• [WHAT THE TASK REQUIRES] Whenever the word "lines" appears in a line of the data below, copy that line.

[RECORDS FOR THE TASK — start]

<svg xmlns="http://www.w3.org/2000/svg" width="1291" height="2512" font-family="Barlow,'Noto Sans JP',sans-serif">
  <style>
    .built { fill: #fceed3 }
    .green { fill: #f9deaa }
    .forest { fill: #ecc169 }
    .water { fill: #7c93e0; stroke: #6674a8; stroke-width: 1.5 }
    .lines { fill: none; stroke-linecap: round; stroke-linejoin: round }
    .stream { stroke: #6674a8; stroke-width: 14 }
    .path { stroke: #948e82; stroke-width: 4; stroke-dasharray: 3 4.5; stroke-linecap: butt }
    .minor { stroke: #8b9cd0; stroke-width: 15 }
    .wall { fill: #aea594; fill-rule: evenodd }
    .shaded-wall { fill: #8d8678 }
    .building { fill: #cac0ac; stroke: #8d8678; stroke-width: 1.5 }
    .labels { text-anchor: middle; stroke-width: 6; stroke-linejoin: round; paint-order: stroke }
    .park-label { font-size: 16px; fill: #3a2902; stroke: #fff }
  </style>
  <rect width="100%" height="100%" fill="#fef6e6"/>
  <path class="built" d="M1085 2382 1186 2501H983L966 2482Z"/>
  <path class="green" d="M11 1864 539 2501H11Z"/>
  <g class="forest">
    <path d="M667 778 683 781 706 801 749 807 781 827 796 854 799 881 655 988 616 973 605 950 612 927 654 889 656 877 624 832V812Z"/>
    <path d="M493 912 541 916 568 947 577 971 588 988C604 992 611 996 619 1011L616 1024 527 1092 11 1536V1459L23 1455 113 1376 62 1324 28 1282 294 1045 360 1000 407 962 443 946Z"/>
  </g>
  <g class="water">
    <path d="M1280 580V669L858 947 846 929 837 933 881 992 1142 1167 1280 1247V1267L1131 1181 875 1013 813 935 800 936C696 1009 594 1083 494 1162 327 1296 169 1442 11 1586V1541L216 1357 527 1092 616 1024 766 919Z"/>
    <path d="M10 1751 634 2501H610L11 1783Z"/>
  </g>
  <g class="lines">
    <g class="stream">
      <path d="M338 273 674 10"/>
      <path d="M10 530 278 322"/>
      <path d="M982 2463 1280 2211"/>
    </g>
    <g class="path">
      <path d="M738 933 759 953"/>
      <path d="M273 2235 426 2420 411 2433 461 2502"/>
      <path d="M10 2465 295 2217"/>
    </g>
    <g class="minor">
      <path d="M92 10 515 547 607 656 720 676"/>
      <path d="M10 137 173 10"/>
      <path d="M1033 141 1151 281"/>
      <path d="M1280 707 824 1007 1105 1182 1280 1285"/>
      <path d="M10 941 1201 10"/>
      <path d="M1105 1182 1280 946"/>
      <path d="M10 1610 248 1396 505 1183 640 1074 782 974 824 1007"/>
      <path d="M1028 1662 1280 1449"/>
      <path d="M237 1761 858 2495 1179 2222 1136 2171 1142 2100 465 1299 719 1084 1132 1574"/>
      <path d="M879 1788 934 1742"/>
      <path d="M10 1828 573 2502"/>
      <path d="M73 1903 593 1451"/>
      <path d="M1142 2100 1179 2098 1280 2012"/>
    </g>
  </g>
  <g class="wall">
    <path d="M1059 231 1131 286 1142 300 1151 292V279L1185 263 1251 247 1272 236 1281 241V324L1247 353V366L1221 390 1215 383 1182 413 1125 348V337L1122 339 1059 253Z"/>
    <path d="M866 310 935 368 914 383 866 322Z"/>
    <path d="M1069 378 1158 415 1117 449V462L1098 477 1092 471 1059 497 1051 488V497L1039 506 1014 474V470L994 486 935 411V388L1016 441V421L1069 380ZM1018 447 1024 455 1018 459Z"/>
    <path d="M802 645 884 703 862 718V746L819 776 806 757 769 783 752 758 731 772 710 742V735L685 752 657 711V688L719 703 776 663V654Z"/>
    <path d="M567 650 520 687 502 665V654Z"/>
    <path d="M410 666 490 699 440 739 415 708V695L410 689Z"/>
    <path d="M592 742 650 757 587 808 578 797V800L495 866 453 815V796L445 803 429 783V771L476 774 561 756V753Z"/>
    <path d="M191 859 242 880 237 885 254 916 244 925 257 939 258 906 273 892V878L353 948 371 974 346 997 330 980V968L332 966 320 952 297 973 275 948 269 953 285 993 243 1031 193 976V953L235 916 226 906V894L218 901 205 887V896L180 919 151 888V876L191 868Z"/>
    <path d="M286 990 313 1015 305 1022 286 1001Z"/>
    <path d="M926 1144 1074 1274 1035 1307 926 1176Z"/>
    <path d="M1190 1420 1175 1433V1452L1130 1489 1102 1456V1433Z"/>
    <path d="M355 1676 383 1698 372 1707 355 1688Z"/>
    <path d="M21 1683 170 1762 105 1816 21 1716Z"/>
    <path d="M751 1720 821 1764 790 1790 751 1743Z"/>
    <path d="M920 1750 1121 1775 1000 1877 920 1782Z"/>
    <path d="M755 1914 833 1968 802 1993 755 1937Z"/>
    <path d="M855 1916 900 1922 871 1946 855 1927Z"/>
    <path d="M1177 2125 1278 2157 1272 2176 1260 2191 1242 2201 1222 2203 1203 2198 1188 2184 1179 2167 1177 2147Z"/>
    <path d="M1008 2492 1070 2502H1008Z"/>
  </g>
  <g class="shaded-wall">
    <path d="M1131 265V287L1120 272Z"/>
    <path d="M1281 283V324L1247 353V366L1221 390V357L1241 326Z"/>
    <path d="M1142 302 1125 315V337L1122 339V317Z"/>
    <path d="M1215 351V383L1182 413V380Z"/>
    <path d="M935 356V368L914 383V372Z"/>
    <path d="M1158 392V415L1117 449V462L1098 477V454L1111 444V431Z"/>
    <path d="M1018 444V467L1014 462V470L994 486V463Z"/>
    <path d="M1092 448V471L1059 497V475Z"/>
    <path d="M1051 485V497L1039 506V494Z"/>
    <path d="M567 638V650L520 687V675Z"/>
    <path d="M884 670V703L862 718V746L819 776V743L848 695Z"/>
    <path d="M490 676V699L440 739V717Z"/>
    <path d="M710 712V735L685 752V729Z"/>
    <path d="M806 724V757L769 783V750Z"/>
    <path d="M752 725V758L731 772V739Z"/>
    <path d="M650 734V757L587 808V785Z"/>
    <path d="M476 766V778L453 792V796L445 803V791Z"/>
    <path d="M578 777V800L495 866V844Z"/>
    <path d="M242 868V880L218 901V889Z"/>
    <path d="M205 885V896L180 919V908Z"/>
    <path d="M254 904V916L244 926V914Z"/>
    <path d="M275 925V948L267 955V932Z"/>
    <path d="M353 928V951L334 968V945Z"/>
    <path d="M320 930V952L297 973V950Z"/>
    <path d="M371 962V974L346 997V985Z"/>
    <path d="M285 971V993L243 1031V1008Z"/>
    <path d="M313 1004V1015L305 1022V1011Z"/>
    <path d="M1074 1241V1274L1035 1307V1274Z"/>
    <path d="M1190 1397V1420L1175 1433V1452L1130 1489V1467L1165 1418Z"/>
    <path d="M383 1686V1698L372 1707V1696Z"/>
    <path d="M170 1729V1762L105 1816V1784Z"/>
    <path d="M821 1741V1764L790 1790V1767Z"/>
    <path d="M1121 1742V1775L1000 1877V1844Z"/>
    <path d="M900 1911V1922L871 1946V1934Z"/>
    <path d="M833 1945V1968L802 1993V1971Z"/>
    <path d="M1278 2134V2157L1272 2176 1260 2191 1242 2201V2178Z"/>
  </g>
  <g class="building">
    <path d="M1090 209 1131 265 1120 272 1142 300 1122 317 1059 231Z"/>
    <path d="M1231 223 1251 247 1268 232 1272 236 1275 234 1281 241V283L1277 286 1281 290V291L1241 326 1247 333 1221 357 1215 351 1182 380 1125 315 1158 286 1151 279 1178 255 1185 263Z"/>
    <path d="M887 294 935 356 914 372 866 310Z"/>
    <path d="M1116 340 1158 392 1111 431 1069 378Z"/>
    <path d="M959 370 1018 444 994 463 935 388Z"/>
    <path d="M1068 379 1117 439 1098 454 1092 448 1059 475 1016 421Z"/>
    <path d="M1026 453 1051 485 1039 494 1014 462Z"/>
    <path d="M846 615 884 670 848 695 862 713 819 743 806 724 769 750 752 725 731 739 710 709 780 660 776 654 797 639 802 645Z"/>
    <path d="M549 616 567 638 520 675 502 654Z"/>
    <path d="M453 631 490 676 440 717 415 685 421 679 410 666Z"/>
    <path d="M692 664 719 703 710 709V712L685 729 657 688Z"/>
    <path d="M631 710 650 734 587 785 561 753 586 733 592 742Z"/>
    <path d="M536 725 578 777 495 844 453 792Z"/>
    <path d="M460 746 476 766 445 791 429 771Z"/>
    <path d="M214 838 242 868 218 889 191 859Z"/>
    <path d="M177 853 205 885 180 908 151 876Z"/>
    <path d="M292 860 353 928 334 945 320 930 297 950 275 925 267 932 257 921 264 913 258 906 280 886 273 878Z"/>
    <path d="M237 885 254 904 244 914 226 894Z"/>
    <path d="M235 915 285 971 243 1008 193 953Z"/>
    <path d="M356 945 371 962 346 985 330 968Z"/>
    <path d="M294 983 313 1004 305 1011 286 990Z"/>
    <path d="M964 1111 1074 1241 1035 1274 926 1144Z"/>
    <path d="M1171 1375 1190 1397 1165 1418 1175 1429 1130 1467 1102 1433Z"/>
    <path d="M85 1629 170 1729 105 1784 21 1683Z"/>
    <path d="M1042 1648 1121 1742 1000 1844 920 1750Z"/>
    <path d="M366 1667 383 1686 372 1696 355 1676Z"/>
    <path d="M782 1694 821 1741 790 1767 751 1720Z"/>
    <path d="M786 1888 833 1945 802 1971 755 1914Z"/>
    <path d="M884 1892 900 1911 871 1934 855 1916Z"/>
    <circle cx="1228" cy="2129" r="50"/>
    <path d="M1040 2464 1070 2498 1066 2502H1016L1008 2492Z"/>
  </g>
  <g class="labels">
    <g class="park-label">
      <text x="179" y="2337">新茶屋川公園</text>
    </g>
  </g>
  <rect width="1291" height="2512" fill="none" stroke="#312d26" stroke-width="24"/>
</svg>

[RECORDS FOR THE TASK — finish]

• [TASK OUTPUT]
    .lines { fill: none; stroke-linecap: round; stroke-linejoin: round }
  <g class="lines">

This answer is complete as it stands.